# Total Effective U.S. Income Tax Rate Reports



## BBCWatcher (Dec 28, 2012)

I think it'd be interesting to see what our total effective U.S. income tax rates are. Here are what I'd suggest as the ground rules if you'd like to add your own report:

1. Use your actual U.S. tax filing (IRS Form 1040) and report its year.

2. Report your country of overseas residence. If you spent more than non-trivial amounts of time in the U.S., make sure to note that.

3. To calculate your total effective U.S. income tax rate, take your total income tax owed (IRS Form 1040 Line 61 minus Line 56) and divide it by your total gross income. Your total gross income is IRS Form 1040 Line 22, but add back in the FEIE/FHE if you took it (via Line 21, though you may have other Line 21 income, so be careful there to get the math right) and U.S. Tax-Exempt Interest (Line 8b). Round up or down to the nearest tenth of one percent. Let's call this total effective U.S. income tax rate "Calculation A."

4. Your percentage of U.S. source income relative to worldwide (including U.S.) source income, rounded up or down to the nearest tenth of one percent. Let's call that "Calculation B." Be sure to use the same income components that you used in Calculation A. For example, Line 8b is probably all U.S. source income.

So, here's my own report....

*Tax Year: 2013
Country of Residence: Singapore
Total Effective U.S. Income Tax Rate (Calculation A): 5.5%
U.S. Source Income Percentage (Calculation B): 15.0%*

Note that Calculation A treats U.S. source and non-U.S. source income fundamentally the same. For most people that's biasing the percentage higher on non-U.S. source income. (I say that because, in the won't-happen hypothetical of a residence-based income tax system, your U.S. source income would almost certainly be taxed as the _final_ dollars within your total worldwide income, i.e. at the highest marginal rates. It's easy to forget that wee little hypothetical problem, but that's fundamentally how the FTC works already, so that'd probably be how it'd work.) But as a rough "back of the envelope" number Calculation A is at least somewhat interesting.

I think it's fair to take out Line 56 (if present) because that comes back to you as a future guaranteed, inflation-adjusted annuity (joint/survivor). I think it's fair to add Line 8b into gross income because that's just a peculiar quirk in U.S. tax law that foreign governments generally don't respect anyway.
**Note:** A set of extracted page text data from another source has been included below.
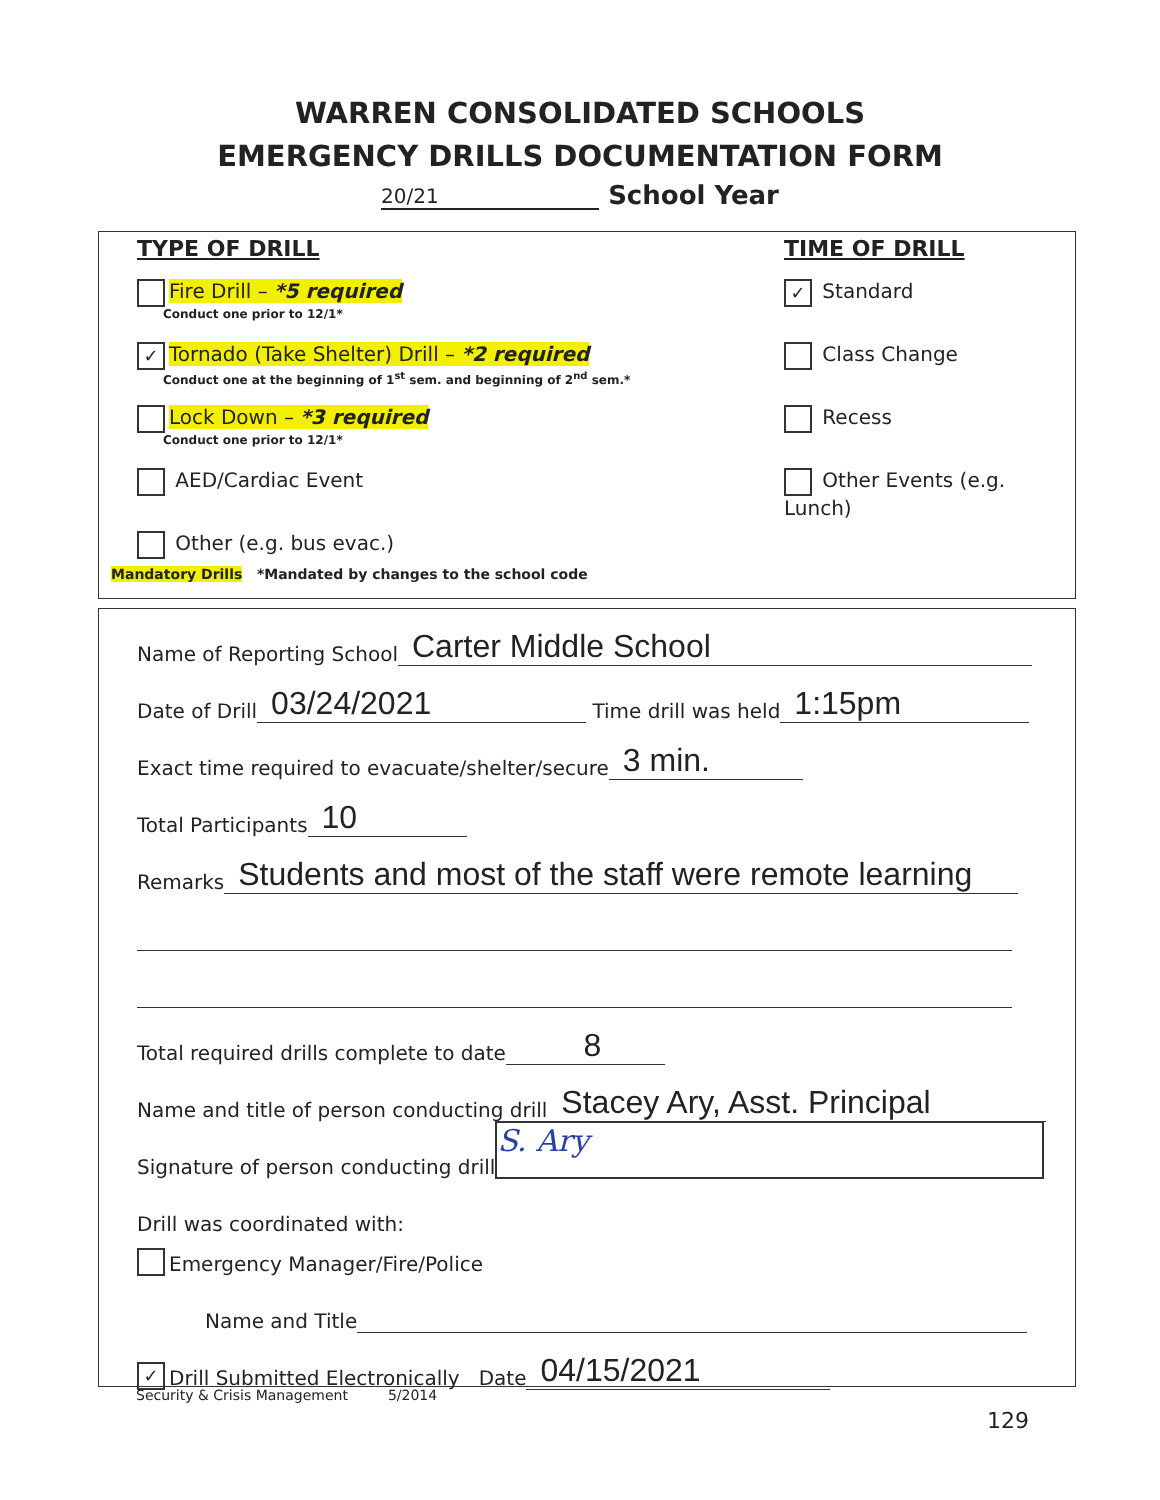WARREN CONSOLIDATED SCHOOLS
EMERGENCY DRILLS DOCUMENTATION FORM
20/21 School Year
TYPE OF DRILL TIME OF DRILL
Fire Drill – *5 required
Conduct one prior to 12/1*
✓ Tornado (Take Shelter) Drill – *2 required
Conduct one at the beginning of 1<sup>st</sup> sem. and beginning of 2<sup>nd</sup> sem.*
Lock Down – *3 required
Conduct one prior to 12/1*
AED/Cardiac Event
Other (e.g. bus evac.)
✓ Standard
Class Change
Recess
Other Events (e.g. Lunch)
Mandatory Drills *Mandated by changes to the school code
Name of Reporting School Carter Middle School
Date of Drill 03/24/2021 Time drill was held 1:15pm
Exact time required to evacuate/shelter/secure 3 min.
Total Participants 10
Remarks Students and most of the staff were remote learning
Total required drills complete to date 8
Name and title of person conducting drill Stacey Ary, Asst. Principal
Signature of person conducting drill S. Ary
Drill was coordinated with:
Emergency Manager/Fire/Police
Name and Title
✓ Drill Submitted Electronically Date 04/15/2021
Security & Crisis Management 5/2014
129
These are judgment calls, but I think they're reasonable ones, especially for a back-of-the-envelope calculation like this one.
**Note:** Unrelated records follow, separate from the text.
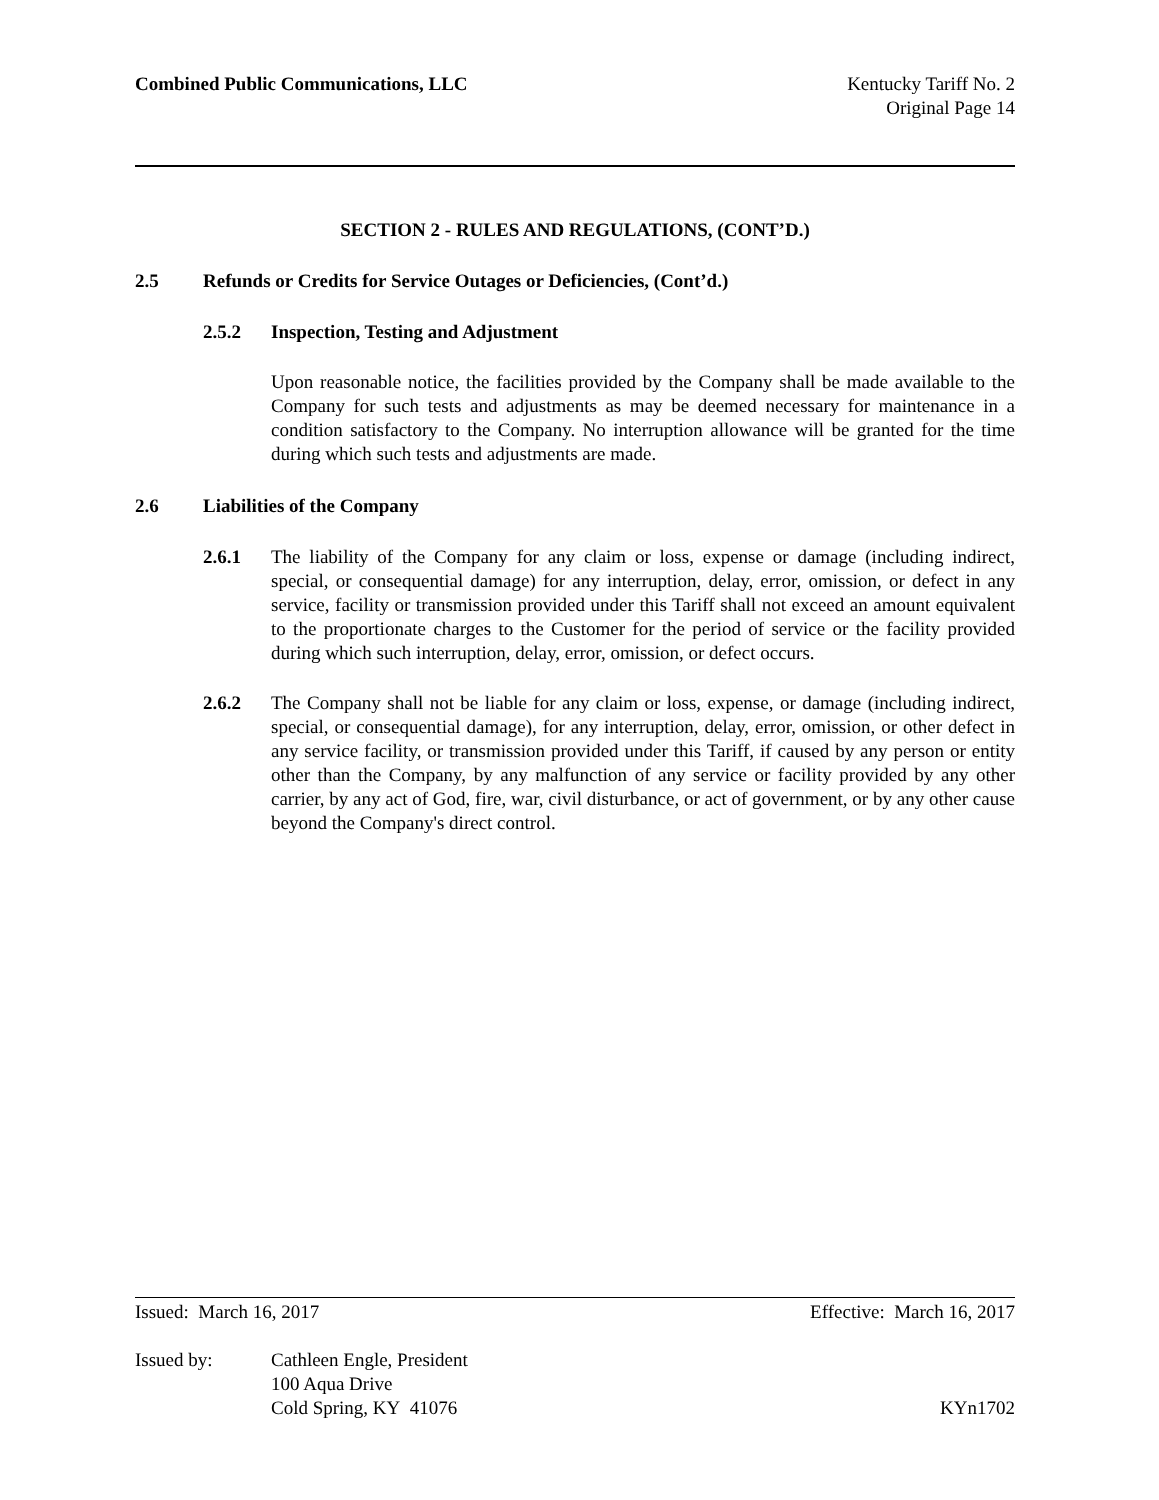Combined Public Communications, LLC
Kentucky Tariff No. 2
Original Page 14
SECTION 2 - RULES AND REGULATIONS, (CONT’D.)
2.5 Refunds or Credits for Service Outages or Deficiencies, (Cont’d.)
2.5.2 Inspection, Testing and Adjustment
Upon reasonable notice, the facilities provided by the Company shall be made available to the Company for such tests and adjustments as may be deemed necessary for maintenance in a condition satisfactory to the Company. No interruption allowance will be granted for the time during which such tests and adjustments are made.
2.6 Liabilities of the Company
2.6.1 The liability of the Company for any claim or loss, expense or damage (including indirect, special, or consequential damage) for any interruption, delay, error, omission, or defect in any service, facility or transmission provided under this Tariff shall not exceed an amount equivalent to the proportionate charges to the Customer for the period of service or the facility provided during which such interruption, delay, error, omission, or defect occurs.
2.6.2 The Company shall not be liable for any claim or loss, expense, or damage (including indirect, special, or consequential damage), for any interruption, delay, error, omission, or other defect in any service facility, or transmission provided under this Tariff, if caused by any person or entity other than the Company, by any malfunction of any service or facility provided by any other carrier, by any act of God, fire, war, civil disturbance, or act of government, or by any other cause beyond the Company's direct control.
Issued: March 16, 2017 Effective: March 16, 2017
Issued by: Cathleen Engle, President
100 Aqua Drive
Cold Spring, KY 41076 KYn1702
Calculation B is useful because we'd naturally expect Calculation A to be positively correlated with Calculation B. Calculation B describes, in oversimplified terms, how much of a "U.S. income resident" you are.
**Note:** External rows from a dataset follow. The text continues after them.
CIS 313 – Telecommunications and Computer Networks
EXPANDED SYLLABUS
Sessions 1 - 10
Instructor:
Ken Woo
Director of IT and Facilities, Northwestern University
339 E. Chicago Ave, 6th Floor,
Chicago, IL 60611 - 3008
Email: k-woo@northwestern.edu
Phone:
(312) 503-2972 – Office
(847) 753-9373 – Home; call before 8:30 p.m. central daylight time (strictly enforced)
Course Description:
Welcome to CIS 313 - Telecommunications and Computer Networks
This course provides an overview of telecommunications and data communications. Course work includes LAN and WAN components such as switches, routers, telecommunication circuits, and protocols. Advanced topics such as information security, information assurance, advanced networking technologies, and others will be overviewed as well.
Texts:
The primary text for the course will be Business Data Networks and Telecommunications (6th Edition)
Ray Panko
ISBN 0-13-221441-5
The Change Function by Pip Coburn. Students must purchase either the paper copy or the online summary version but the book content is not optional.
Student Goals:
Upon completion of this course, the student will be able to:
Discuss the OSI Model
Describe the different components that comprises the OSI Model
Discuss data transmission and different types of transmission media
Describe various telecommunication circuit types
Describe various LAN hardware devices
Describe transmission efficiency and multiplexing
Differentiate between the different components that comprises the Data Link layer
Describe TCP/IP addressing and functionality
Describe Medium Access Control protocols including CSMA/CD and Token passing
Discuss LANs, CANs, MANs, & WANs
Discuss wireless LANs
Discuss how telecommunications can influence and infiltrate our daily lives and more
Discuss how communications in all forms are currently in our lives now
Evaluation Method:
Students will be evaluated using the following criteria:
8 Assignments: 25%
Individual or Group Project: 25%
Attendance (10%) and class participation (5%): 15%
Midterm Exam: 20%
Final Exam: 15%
What I haven't done yet is to run a full simulation as follows:

1. Take my total non-U.S. income (excluding U.S. source income), throw it into a tax calculator, and figure out the total hypothetical U.S. income tax owed ("X");

2. Take my total income (including U.S. source income), throw it into a tax calculator, and figure out the total hypothetical U.S. income tax owed ("Y");

3. Subtract Y from X ("Z");

4. Take Z and subtract it from my U.S. income tax owed/paid (IRS Form 1040 Line 61 minus Line 56). Call this "Calculation C."

....But I have a pretty good idea how Calculation C would look. My Calculation C would be _very slightly_ negative, i.e. a not-going-to-happen reasonable, hypothetical residence-based income tax system would be _very slightly_ more favorable to me. But not by much -- less than half of one percent of total income, it looks like, eyeballing it.

Anyway, there you go, one anecdote.


----------



## Nononymous (Jul 12, 2011)

0
0


----------



## Bevdeforges (Nov 16, 2007)

Nononymous said:


> 0
> 0


Me, too. (Though I do notice that BBC's effective tax rate is about the same as Mitt Romney's. Draw your own conclusions from that.)
Cheers,
Bev


----------



## BBCWatcher (Dec 28, 2012)

U.S. rate. I pay a much higher rate to the Singapore government. Romney's worldwide income tax rate is quite a bit lower than mine.


----------